De acordo com Elcio Campos secretário do Sindicato dos Rodoviários, a frota foi reduzida, o que acabou gerando mais aglomeração

“Sempre cobramos a utilização da frota completa e aplicação da vacina nos trabalhadores. Perdemos cerca de 80 trabalhadores e muitos pegaram Covid-19”.

Motorista Everaldo Souza fala sobre o sentimento de esquecimento pelo poder público durante a pandemia. Foto: Railson Marreiros

O motorista Everaldo Souza afirma: “Na pandemia eles tiraram os veículos de circulação. Por exemplo, na linha em que trabalho tinha seis coletivos, mas passou a operar com apenas três. No início, havia poucos passageiros, mas um tempo depois, três ônibus se tornaram insuficientes e lotavam demais. É um risco para as nossas vidas”.
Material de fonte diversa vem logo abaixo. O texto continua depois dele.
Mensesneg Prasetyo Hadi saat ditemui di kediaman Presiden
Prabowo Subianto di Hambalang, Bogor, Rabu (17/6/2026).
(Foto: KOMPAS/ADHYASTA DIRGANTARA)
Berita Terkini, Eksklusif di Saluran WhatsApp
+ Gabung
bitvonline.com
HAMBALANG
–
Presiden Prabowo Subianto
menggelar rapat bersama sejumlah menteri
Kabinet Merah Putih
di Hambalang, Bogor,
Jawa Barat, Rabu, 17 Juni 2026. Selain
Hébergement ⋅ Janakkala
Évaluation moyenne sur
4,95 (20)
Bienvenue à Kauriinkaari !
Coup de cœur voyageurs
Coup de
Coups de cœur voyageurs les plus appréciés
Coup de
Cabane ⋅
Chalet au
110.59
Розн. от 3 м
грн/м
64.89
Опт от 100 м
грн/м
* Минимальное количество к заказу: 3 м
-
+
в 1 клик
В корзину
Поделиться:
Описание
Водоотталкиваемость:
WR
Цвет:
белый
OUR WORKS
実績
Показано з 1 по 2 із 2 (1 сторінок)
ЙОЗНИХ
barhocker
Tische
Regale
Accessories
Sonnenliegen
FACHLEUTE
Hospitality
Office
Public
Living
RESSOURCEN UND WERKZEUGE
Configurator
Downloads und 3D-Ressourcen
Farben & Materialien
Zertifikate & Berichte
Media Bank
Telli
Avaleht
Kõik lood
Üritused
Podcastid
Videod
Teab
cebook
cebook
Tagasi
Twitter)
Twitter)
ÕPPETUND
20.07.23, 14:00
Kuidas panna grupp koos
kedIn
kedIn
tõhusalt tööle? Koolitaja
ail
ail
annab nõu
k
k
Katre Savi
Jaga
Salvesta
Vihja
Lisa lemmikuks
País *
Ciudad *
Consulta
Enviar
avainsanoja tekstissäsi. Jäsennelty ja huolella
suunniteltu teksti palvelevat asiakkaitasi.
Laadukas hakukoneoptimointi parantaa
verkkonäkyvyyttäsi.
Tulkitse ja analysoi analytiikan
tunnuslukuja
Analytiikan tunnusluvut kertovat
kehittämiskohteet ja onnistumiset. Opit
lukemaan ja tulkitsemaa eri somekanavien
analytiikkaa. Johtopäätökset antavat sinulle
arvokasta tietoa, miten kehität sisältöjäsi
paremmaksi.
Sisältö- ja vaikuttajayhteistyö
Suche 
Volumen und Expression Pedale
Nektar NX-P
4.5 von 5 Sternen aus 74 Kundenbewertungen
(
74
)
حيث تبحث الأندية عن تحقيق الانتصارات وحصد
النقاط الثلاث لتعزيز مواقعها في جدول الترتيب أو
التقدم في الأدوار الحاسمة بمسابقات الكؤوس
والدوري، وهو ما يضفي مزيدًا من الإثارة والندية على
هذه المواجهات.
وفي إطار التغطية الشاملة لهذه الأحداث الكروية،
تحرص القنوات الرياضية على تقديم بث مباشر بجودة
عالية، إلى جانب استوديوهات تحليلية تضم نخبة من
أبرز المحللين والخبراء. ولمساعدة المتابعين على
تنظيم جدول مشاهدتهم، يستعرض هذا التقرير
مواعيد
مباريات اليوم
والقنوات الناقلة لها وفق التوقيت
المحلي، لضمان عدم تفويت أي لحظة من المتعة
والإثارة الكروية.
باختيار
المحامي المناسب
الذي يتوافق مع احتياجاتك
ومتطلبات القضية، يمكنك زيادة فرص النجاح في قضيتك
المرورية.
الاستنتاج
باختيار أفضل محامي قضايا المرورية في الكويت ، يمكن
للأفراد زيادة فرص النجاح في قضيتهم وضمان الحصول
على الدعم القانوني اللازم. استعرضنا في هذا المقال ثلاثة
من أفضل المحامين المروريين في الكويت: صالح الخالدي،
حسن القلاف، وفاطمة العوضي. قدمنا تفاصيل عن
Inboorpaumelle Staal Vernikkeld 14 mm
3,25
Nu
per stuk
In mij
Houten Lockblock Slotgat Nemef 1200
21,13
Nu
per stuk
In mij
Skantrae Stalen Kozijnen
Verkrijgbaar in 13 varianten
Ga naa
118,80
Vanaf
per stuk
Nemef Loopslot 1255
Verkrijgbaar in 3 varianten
Em viagens de mais de três horas o risco é maior para os motoristas e cobradores que passam mais tempo expostos a uma situação de superlotação no transporte coletivo.

REPENSANDO O TRANSPORTE COLETIVO

Em entrevista ao portal agência câmara de notícias o professor da Universidade de São Paulo (USP) Mauro Zilbovicius afirma que muitas prefeituras reduziram as frotas, favorecendo as empresas a reduzirem seus custos e gerando mais aglomeração. Com a pandemia da Covid-19 e o colapso que ocorreu na saúde em Manaus os problemas com o transporte público ficaram ainda mais evidentes, é necessário se pensar com urgência formas de melhorar este problema. O professor alerta sobre os perigos da diminuição das frotas de ônibus nas cidades e sugere que a frota seja recomposta em 100%. Analisa a importância do remanejo dos ônibus de acordo com as linhas onde estão sendo verificadas as maiores aglomerações.

De acordo com o professor Geraldo Alves uma solução a curto prazo para a mobilidade urbana em Manaus seria passar a fazer maior estímulo ao uso da bicicleta com campanhas educativas, com a delimitação de ciclovias, ciclo faixas, dessa forma se protege quem está pedalando, além disso oferecer bicicletas, de custos mais baixos, para o uso cotidiano, como alternativa de deslocamento urbano. Essa forma de deslocamento é positiva em vários aspectos, proporciona qualidade de vida para quem está pedalando, e promove o distanciamento social nesse momento em que há está necessidade.